This is where the public-facing HTML becomes useful.

What Public Profiles Expose

When you load a LinkedIn profile in a browser, the page source contains Open Graph meta tags designed for link previews. These tags are present in the initial HTML response, no JavaScript rendering required:

<meta property="og:title" content="John Smith - Senior Developer at Acme Corp">
<meta property="og:description" content="Experience: Senior Developer at Acme Corp...">
<meta property="og:image" content="https://media.licdn.com/dms/image/...">
<meta property="og:url" content="https://www.linkedin.com/in/johnsmith">
<meta property="og:type" content="profile">
<meta property="profile:first_name" content="John">
<meta property="profile:last_name" content="Smith">

Beyond the OG tags, many profiles also include a JSON-LD block with @type: Person schema that contains structured data about the person, their current job title, employer, and sometimes their location and education history.

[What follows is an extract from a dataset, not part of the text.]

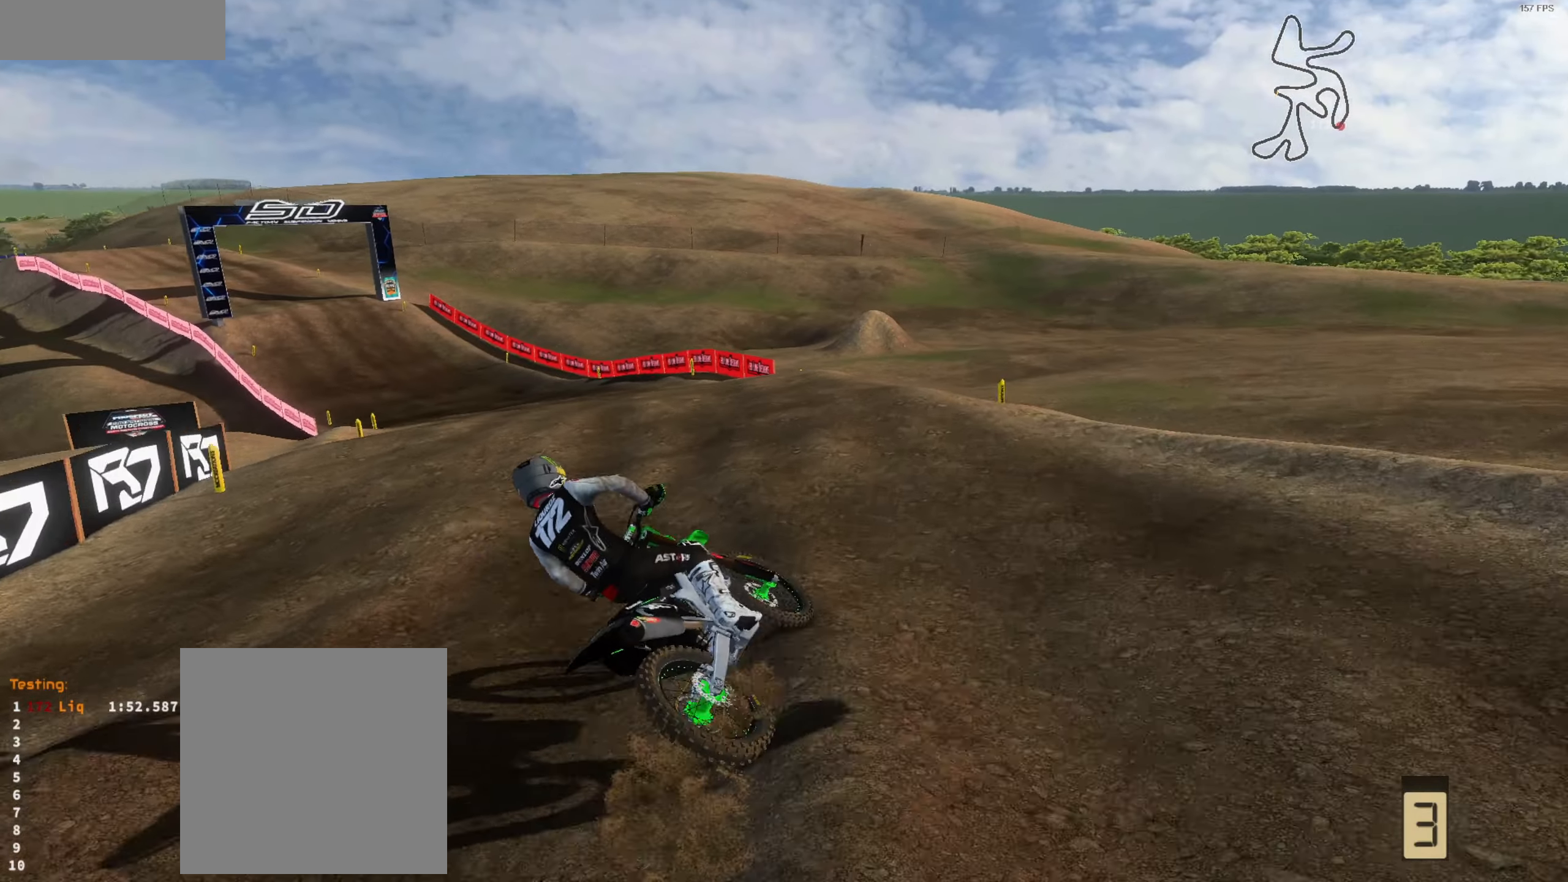
{"buttons": ["R1", "R2"], "left_stick": "center", "right_stick": "up", "events": [[117, "right_stick", "up"], [183, "left_stick", "left"], [350, "left_stick", "center"], [483, "R1", "down"]]}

This is not hidden data. It is the same information LinkedIn serves to Google's crawler, to Facebook and Twitter for link previews, and to any HTTP client that requests the page. The profile owner chose to make it public.

Data Fields You Can Extract

Here is a complete breakdown of what is realistically available from public LinkedIn profiles via meta tags and embedded structured data:

Field Source Reliability
Full name og:title, profile:first_name/last_name High
Current job title og:title (parsed) Medium
Current employer og:title, JSON-LD worksFor Medium
Profile photo URL og:image High
Profile URL og:url High
Experience summary og:description (truncated) Low
Location JSON-LD address Low (not always present)
Education JSON-LD alumniOf Low (sometimes present)
Skills Not available via meta tags N/A
Full work history Not available via meta tags N/A
Connection count Not available N/A
Contact info Not available N/A

The truncated summary in og:description typically reads like: "Experience: Senior Developer at Acme Corp. Education: MIT." That is not the full resume -- it is a preview snippet.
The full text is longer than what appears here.